MESTRE. Rientra giusto in tempo per il duello rusticano con Christian Riganò, il temutissimo bomber viola capace di battere a livello stagionale il record di segnature di Batigol. Scontata la squalifica e curata la fastidiosa tallonite che lo tormenta da un po', David Giubilato si getta nella mischia conscio dell'ambientino che il Venezia troverà al «Franchi» domenica pomeriggio.
«Intanto vediamo se gioco, nessuno con mister Gregucci ha il posto fisso. Certo, Riganò è uno degli attaccanti più forti del campionato, fisicamente una bestia, classico giocatore d'area di rigore, bravissimo di testa. Più spazi gli lasci, più facile che ti castighi. E il nostro compito sarà di evitare a qualsiasi costo una sua segnatura».
Si può azzardare un parallello Giubilato-Riganò ovvero la classe operaia va in Paradiso: Due elementi provenienti dalla C/2 che hanno saputo imporsi anche nelle serie cadetta?
«Lui è da un po' che dimostra di meritare palcoscenici importanti. Prima di scendere in C/2 a Firenze era stato capocannoniere a Taranto in C/1, insomma, chi come lui ha il gol nel sangue, segna in ogni categoria».
Accennavamo ad un parallelo Giubilato-Riganò e già che siamo lo allarghiamo a Brellier-Giubilato ovvero elementi saliti da campionati inferiori e che passo dopo passo hanno guadagnato spazio e considerazione: «Non è solo merito nostro. Per quanto riguarda il sottoscritto, ho la fortuna di giocare assieme a gente esperta e prodiga di consigli come Calori, Grassadonia, lo stesso Maldonado. Una cosa l'ho capita in fretta: se in C/2 ti potevi permettere tre errori senza pagare dazio, in B al massimo la scampi una volta, la seconda ti ritrovi con un gol al passivo».

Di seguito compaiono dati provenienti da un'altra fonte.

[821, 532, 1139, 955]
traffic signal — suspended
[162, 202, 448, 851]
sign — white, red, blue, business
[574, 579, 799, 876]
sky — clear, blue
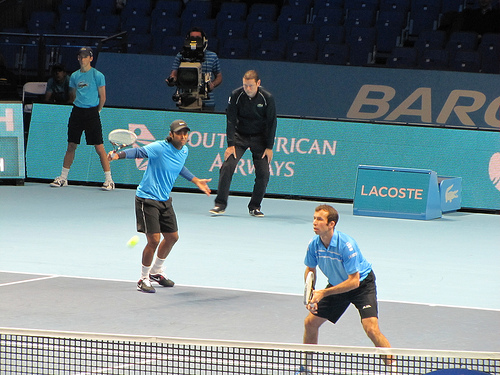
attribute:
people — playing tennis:
[104, 117, 400, 374]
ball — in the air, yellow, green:
[125, 234, 139, 251]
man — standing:
[104, 118, 213, 292]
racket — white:
[108, 123, 137, 156]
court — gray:
[1, 180, 500, 370]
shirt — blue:
[121, 135, 196, 203]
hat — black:
[168, 117, 194, 137]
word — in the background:
[347, 78, 500, 128]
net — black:
[3, 327, 500, 372]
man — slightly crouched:
[209, 69, 281, 219]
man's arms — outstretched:
[102, 144, 213, 203]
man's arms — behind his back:
[67, 69, 106, 112]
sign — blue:
[26, 103, 500, 212]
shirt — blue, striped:
[302, 233, 373, 287]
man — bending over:
[290, 202, 405, 374]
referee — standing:
[52, 45, 115, 195]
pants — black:
[217, 146, 273, 211]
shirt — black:
[223, 84, 279, 151]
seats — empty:
[3, 1, 500, 77]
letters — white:
[357, 182, 424, 206]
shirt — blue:
[172, 47, 222, 107]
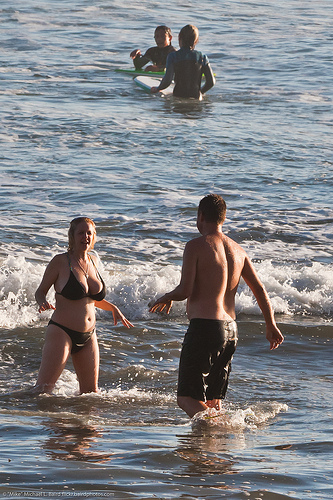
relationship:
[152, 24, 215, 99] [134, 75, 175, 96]
boy on surfboard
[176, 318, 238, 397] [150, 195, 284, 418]
swim trunks on man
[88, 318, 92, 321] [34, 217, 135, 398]
belly button on woman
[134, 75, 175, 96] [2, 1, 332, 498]
surfboard in water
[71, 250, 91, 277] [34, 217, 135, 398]
necklace on woman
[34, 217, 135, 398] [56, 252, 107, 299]
woman wearing bikini top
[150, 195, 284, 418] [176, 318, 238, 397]
man wearing swim trunks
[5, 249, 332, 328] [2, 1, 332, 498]
wave in water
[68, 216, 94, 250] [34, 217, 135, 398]
hair on woman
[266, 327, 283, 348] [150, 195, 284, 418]
hand on man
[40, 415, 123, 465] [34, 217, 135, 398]
reflection of woman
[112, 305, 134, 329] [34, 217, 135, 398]
hand on woman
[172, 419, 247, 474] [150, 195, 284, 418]
reflection of man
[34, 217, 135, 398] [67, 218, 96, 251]
woman has head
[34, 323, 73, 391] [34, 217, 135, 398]
leg on woman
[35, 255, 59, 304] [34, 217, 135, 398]
arm on woman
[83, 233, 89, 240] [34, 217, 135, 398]
nose on woman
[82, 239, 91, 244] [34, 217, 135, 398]
mouth on woman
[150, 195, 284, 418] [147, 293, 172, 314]
man has hand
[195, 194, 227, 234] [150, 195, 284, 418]
head on man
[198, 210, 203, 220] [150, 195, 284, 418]
ear on man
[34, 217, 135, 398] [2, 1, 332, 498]
woman in water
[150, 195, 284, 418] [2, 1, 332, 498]
man in water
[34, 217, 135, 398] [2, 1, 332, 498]
woman enjoying water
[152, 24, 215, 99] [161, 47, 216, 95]
boy in wet suit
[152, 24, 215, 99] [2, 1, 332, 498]
boy in water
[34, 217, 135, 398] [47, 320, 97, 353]
woman in bikini bottom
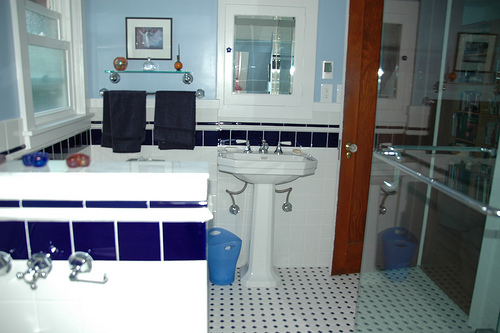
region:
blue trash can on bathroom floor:
[211, 217, 245, 295]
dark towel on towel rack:
[99, 83, 151, 159]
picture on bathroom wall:
[116, 11, 182, 67]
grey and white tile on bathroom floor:
[293, 297, 339, 325]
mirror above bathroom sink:
[218, 3, 310, 113]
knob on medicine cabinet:
[221, 42, 236, 61]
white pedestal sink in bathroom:
[210, 132, 325, 295]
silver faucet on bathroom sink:
[254, 132, 274, 161]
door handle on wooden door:
[338, 133, 361, 167]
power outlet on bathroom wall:
[315, 79, 336, 112]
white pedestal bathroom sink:
[220, 150, 310, 288]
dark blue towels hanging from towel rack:
[96, 88, 213, 153]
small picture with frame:
[120, 16, 174, 61]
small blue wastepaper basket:
[203, 222, 245, 285]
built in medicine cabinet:
[212, 3, 320, 111]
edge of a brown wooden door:
[329, 0, 379, 280]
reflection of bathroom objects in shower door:
[343, 3, 497, 325]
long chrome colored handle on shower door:
[373, 142, 498, 234]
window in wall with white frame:
[23, 8, 71, 140]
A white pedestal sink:
[217, 137, 318, 288]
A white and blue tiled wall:
[0, 171, 213, 332]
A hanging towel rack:
[99, 87, 206, 101]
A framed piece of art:
[124, 14, 175, 61]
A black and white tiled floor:
[209, 266, 476, 332]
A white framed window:
[8, 1, 95, 147]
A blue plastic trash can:
[206, 226, 243, 288]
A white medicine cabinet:
[214, 3, 321, 120]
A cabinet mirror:
[233, 15, 296, 100]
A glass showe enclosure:
[350, 1, 499, 331]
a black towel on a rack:
[149, 87, 199, 156]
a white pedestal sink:
[214, 149, 322, 289]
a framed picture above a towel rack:
[119, 13, 177, 66]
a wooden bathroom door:
[328, 0, 382, 276]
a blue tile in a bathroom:
[116, 219, 162, 267]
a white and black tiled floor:
[208, 262, 356, 331]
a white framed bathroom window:
[21, 0, 75, 138]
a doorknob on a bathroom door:
[347, 141, 359, 155]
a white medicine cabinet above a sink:
[216, 0, 319, 112]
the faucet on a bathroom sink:
[256, 136, 270, 155]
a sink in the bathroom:
[211, 131, 311, 291]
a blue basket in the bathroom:
[205, 222, 240, 283]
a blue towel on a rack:
[100, 84, 152, 155]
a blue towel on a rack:
[150, 87, 197, 151]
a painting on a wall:
[121, 12, 173, 59]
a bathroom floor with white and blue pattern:
[203, 257, 496, 328]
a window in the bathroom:
[15, 0, 82, 129]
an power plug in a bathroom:
[318, 84, 334, 103]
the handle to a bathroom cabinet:
[226, 43, 231, 55]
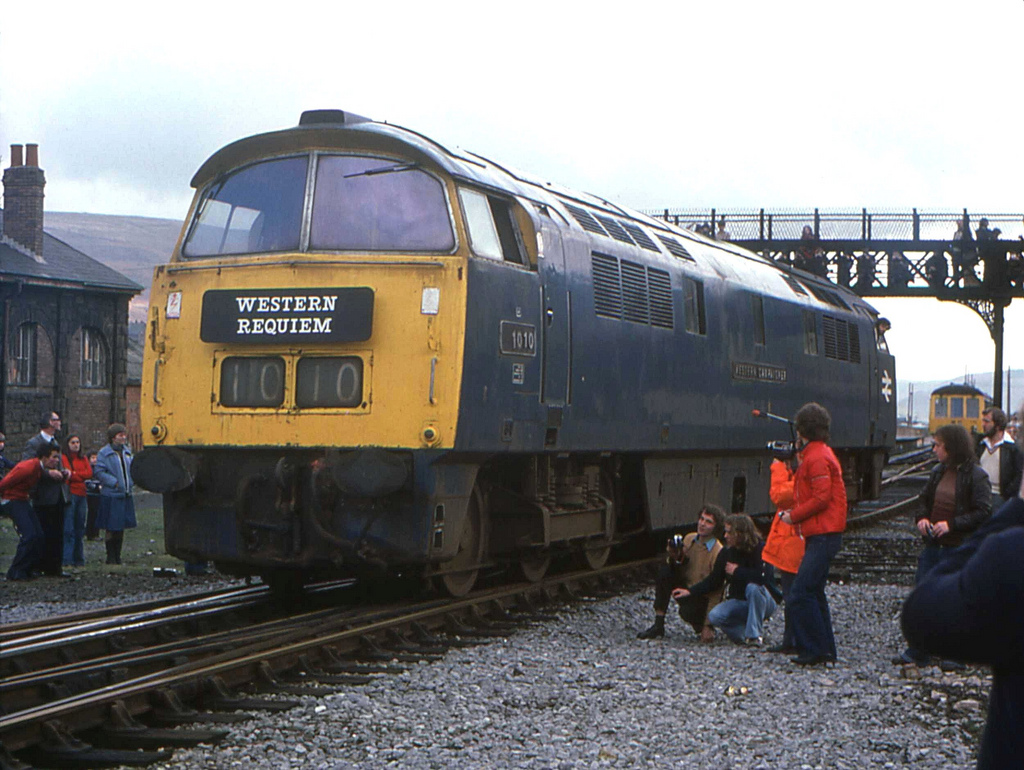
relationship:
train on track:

Veniamo al match con la Fiorentina. Meglio o peggio la conferma di mister Cavasin?
«Avremmo trovato comunque una squadra incavolatissima e decisa a rifarsi dopo un bruciante 0-4. Per quanto riguarda l'allenatore, non influirà la presenza o meno di Cavasin. Non credo ai giocatori che giocano contro l'allenatore perchè se perde il tecnico, perdono anche loro».

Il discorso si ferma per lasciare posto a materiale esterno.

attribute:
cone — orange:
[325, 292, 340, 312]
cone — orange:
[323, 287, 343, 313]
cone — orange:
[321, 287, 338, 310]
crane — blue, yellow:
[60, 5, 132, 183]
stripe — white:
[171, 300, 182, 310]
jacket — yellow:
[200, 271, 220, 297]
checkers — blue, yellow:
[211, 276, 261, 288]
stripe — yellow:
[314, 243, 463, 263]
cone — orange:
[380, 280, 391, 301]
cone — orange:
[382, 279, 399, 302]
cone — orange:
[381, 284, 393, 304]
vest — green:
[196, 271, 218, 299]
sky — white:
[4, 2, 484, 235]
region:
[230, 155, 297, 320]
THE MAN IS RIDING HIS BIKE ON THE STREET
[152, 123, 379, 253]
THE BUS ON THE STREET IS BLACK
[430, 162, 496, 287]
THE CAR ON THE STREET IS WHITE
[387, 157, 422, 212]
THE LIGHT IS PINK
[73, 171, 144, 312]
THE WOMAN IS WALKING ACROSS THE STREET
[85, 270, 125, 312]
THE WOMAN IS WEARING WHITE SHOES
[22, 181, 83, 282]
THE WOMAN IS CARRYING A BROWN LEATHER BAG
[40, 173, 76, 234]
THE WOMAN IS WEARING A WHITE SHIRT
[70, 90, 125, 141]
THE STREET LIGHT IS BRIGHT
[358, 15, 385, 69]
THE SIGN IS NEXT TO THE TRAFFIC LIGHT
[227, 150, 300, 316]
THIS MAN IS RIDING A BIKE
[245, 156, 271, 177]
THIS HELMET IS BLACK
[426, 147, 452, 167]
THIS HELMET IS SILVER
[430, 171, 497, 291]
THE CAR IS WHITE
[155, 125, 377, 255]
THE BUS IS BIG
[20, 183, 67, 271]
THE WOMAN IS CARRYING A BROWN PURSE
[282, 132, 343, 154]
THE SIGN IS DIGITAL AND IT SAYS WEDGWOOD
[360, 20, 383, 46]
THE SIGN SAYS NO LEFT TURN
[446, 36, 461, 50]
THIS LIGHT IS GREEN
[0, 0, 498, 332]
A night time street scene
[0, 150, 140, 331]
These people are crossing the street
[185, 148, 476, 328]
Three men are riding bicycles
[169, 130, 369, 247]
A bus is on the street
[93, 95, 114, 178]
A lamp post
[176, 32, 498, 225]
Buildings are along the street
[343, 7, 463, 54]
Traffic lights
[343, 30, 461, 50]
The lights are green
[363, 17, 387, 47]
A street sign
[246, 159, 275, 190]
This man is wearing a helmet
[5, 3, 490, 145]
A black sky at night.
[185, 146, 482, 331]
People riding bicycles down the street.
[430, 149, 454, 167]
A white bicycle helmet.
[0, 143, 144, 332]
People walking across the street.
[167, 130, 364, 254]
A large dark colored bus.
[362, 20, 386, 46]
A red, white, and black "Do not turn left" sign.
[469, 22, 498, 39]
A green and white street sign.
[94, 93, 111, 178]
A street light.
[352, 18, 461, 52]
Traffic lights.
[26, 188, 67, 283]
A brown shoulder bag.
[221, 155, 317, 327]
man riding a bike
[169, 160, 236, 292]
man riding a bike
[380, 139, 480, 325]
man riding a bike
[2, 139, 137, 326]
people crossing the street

Sul piano tattico che match ci possiamo aspettare?
«A questo punto della stagione sappiamo tutto di tutti. Chi avrà più fame di vittoria, porterà a casa i tre punti. Se la Fiorentina sarà stimolata da un ambiente in fibrillazione, noi cercheremo di strappare questa prima vittoria lontano dal Penzo, un traguardo accarezzato troppe volte ma mai raggiunto».

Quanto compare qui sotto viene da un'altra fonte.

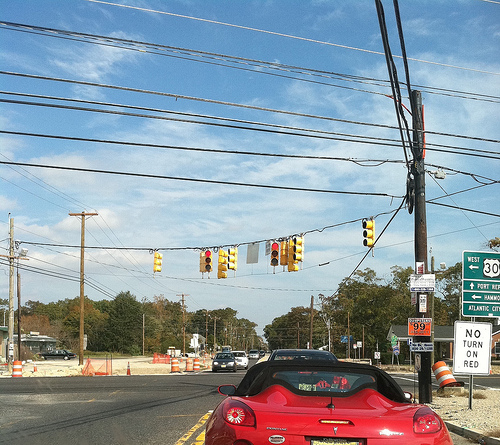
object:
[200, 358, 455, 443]
car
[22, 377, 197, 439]
road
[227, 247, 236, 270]
traffic light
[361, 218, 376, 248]
traffic light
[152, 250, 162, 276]
traffic light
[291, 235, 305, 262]
traffic light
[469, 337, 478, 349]
letter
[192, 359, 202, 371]
cone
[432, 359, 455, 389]
cone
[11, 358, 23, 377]
cone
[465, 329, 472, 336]
black letter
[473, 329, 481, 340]
black letter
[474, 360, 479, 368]
black letter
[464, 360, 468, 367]
black letter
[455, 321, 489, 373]
sign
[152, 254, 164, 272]
color yellow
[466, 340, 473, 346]
letter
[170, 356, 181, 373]
cone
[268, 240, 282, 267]
light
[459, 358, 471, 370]
letter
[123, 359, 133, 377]
orange cone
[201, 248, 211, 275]
traffic light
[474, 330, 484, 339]
letter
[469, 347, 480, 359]
letter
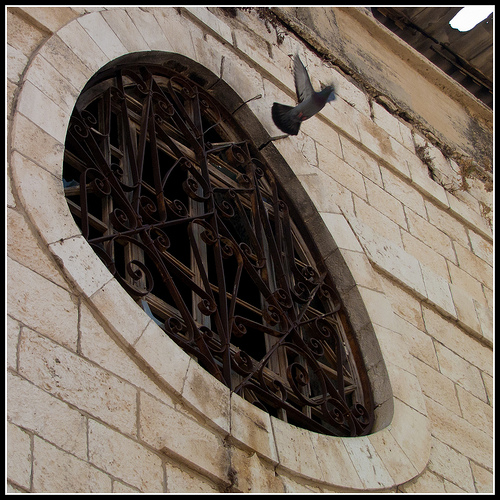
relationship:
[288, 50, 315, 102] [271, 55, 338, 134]
wing belonging to pigeon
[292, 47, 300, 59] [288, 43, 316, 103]
tip belonging to wing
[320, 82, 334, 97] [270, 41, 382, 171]
head belonging to pigeon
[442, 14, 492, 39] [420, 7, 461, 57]
hole in rood tile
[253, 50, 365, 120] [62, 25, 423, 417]
bird flying away window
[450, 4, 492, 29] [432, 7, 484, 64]
sky through a tile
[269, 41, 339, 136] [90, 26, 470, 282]
bird in air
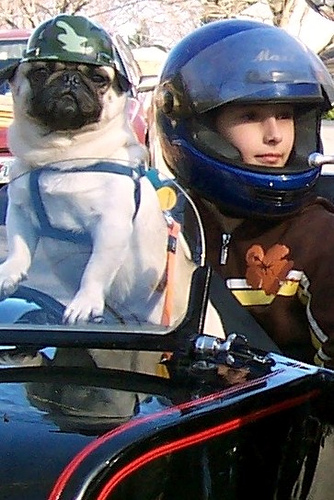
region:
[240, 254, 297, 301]
flower is on shirt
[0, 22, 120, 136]
helmet is on dog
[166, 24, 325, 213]
helmet is on person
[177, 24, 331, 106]
visor is on helmet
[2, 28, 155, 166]
the car is red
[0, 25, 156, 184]
the car behind dog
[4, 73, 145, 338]
dog behind steering wheel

Mancherà Anderson ma ci sarà Guidoni...
«Luiz è in formissima, - dice Giubilato - sta disputando un campionato strepitoso ma chi lo sostituirà lo farà al meglio. Nel Venezia siamo tutti indispensabili. Guidoni? E' un attaccante importante, lo sarebbe in ogni squadra, lo è nel Venezia. Fortunati noi ad averlo come compagno di squadra».